Update your Memory configuration to use local models:

# config/memory.yaml

llm:
  provider: ollama
  base_url: http://localhost:11434
  
  # Primary chat model
  model: mistral:7b
  
  # Embedding model for semantic search
  embedding_model: nomic-embed-text
  
  # Model selection strategy
  auto_select: true # Use different models based on task
  models:
    fast: mistral:7b # Quick responses
    balanced: qwen2.5:7b # General use
    complex: phi3:14b # Complex reasoning

Hardware Requirements

Model Size Min RAM Recommended RAM GPU VRAM CPU Speed
1-3B (TinyLlama) 4GB 8GB 2GB+ ~30 tok/s
7B (Mistral, Qwen) 8GB 16GB 6GB+ ~20 tok/s
14B (Phi-3 Medium) 16GB 32GB 10GB+ ~10 tok/s
70B+ (Llama 3 70B) 64GB 128GB 48GB+ ~5 tok/s

GPU Acceleration

For optimal performance, use GPU acceleration:

NVIDIA (Recommended)

Best support with CUDA. Works out of the box with Ollama.

  • RTX 3060 (12GB) - 7B models
  • RTX 3080/4080 (10-16GB) - 14B models
  • RTX 3090/4090 (24GB) - 30B+ models

Apple Silicon

Excellent Metal support.
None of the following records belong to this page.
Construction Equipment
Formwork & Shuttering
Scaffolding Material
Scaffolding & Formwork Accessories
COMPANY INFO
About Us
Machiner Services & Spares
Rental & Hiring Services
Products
Unified memory is a huge advantage.

  • M1/M2 (8GB) - 7B models
  • M1/M2 Pro (16GB) - 14B models
  • M1/M2 Max/Ultra (32-128GB) - 70B+ models

AMD

ROCm support available but less mature than CUDA.

  • RX 6800/7900 - Good support
  • Requires ROCm setup
  • Check Ollama docs for compatibility

Hybrid Mode: Local + Cloud

Memory supports switching between local and cloud models based on task complexity. Use local models for routine queries, escalate to Claude or GPT-4 for complex reasoning.

# config/memory.yaml - Hybrid configuration

llm:
  default_provider: ollama
  
  providers:
    ollama:
      base_url: http://localhost:11434
      model: mistral:7b
    
    claude:
      api_key: ${ANTHROPIC_API_KEY}
      model: claude-3-sonnet
    
    openai:
      api_key: ${OPENAI_API_KEY}
      model: gpt-4o
  
  routing:
    simple_queries: ollama # "What's my schedule?"
    code_tasks: ollama # Code completion
    complex_analysis: claude # Deep reasoning
    creative_writing: claude # Long-form content

Cost Comparison

Running Mistral 7B locally costs approximately $0.001/1K tokens (electricity only), compared to $0.015/1K tokens for Claude 3 Sonnet or $0.03/1K tokens for GPT-4. For 100K tokens/day, that's ~$3/month local vs ~$45-90/month cloud.